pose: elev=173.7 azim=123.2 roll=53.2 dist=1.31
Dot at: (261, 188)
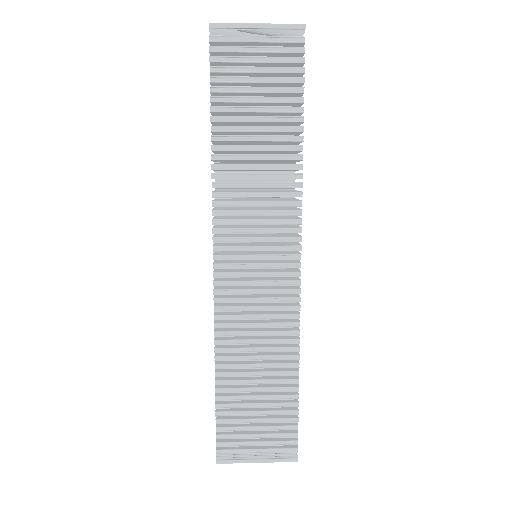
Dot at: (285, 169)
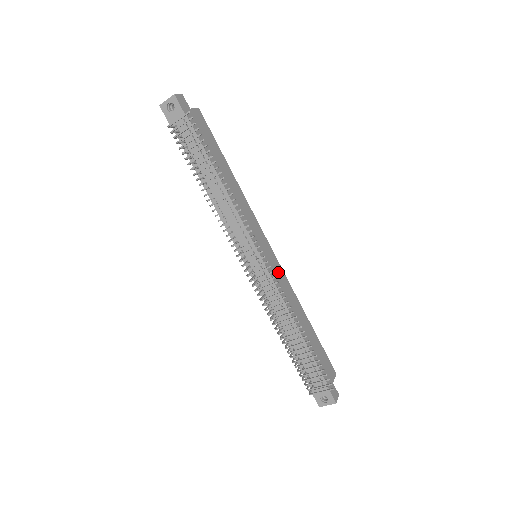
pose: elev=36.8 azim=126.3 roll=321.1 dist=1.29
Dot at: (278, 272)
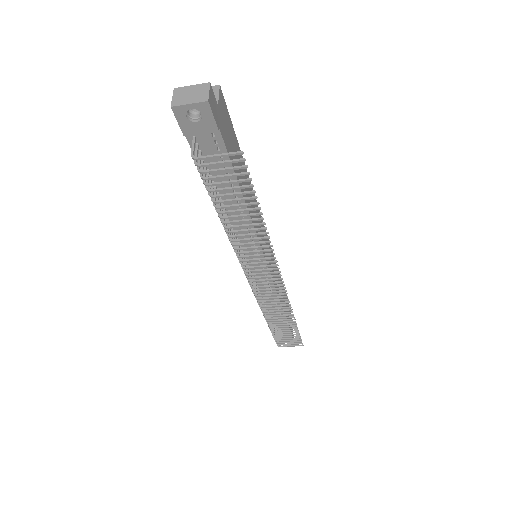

###

## Stated task
How many lines in the records contain the string "pose"? Treat uppercase and lowercase as different, and reply with the number alone.

## The answer
2